Outside bets strategies
Some roulette strategies are based on outside bets. They either try to increase your chances of winning or help you manage your bankroll more efficiently. The outside betting strategies we have listed below can suit different playing styles and budgets: we recommend that you examine them all and choose the one that suits you best.
64% roulette system
This strategy, as the name suggests, is designed to give you a 64% chance of winning on every spin. It is a progressive system and requires placing a series of bets. You start by placing 1 unit on two dozen bets and increase the wager by 3 times after each loss. For example:
- Place 1 chip on two dozen bets (i.e., 1st 12 and 2nd 12).
- If you lose, continue by increasing the wager by 3 times. So, 3 chips, 9 chips, 27 chips, etc.
- When you win, go back to the beginning, and start the cycle again with a wager of 1 chip.
Placing two dozen bets will allow you to cover 24 numbers on each spin. Considering there are 37 numbers on the wheel, this means you have a 64.8% chance of winning and a 35.2% chance of losing. This strategy is similar to the Martingale but can be riskier in case of consecutive losses.
This strategy focuses on even bets that pay 1:1 and resembles Martingale in many ways. It is a progressive system, and it is recommended that you set the initial wager amount to be 1% of your bankroll. In case of win, you increase the wager by 1x, and in case of loss, you decrease it by the initial wager value. For example:
- Let's assume you start playing with 5 units and win. On the next spin, the wager should be 10 units (5 x 1 = 5, 5 + 5 = 10)
- If you lose, you must subtract the initial wager value (5 units) from the current wager. So, if you are playing with 10 units and lose, you go back to 5 units (10 – 5).

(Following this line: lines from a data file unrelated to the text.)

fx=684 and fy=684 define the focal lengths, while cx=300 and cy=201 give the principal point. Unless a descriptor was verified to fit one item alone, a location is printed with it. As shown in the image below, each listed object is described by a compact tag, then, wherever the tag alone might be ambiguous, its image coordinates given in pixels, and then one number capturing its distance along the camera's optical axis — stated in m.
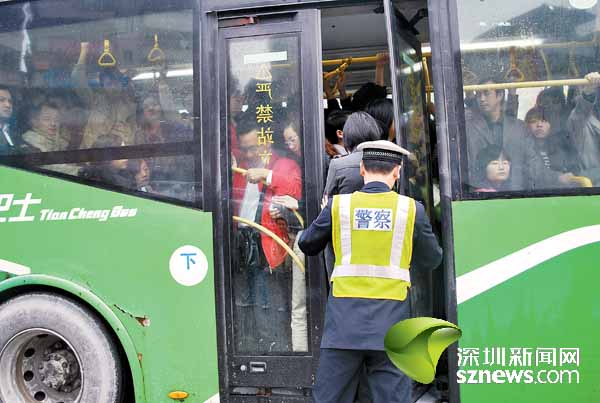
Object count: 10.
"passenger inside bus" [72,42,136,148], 4.23
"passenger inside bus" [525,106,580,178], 3.72
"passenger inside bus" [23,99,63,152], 4.30
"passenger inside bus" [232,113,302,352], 4.11
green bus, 3.70
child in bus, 3.76
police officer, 3.15
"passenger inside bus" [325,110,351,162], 4.80
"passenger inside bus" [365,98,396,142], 4.53
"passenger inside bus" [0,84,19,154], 4.36
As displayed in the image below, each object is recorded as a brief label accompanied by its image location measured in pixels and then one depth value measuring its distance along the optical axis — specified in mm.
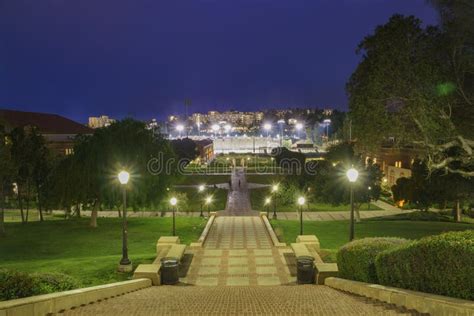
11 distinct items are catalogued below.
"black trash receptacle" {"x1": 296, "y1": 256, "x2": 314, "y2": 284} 13539
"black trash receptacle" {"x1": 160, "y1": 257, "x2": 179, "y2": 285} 13980
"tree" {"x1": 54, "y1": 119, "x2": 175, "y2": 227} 27078
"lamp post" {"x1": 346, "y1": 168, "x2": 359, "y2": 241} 15344
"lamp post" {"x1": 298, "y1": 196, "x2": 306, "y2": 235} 24116
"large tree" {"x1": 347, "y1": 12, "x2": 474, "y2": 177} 16844
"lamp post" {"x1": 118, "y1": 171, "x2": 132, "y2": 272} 15031
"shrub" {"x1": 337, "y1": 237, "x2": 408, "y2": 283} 10804
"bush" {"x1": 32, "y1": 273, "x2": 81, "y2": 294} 8889
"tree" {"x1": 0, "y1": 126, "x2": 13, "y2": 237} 25828
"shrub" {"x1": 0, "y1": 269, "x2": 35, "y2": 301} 7906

This strategy does not cause sudden and radical drops in your bankroll, but you should stop playing as soon as you make a profit. Because in the long run, the result will almost always be negative. In other words, it is based on the principle of “cashing out early”.
Tier et tout
This is a strategy created by a gambler named Thomas Garcia and is based on even money bets. It requires the bankroll to be an amount divisible by 3 at any given time. To get started, you need to divide your bankroll into three equal parts. For example, let's say you have a bankroll of 90 units: you must divide it into three parts of 30 units each.
- Start by making a “red” bet of 30 units.
- If you win, the payout will be 30 units. You now have a bankroll of 120 units (90 + 30). This is also divisible by three, so divide it into three parts of 40 units each and bet 40 units on red on the next spin.
- If you lose, repeat the same bet using all remaining parts of your bankroll.
This is a strategy designed for short-term gains, not long-term. Losing twice in a row will cause you to lose your entire bankroll. Therefore, you must stop playing as soon as you make a profit.
Outside bets are a good choice for beginners, casual players, and those who do not like to take too much risk. By simply placing even money bets, you can get a 47.37% or 48.65% chance of winning on each spin: for most players, this will be enough as a stand-alone strategy. You can get more variety with the strategy examples we shared above, but keep in mind that they are not mandatory: you can just place red/black, odd/even, or low/high bets and get the best possible winning chance in roulette.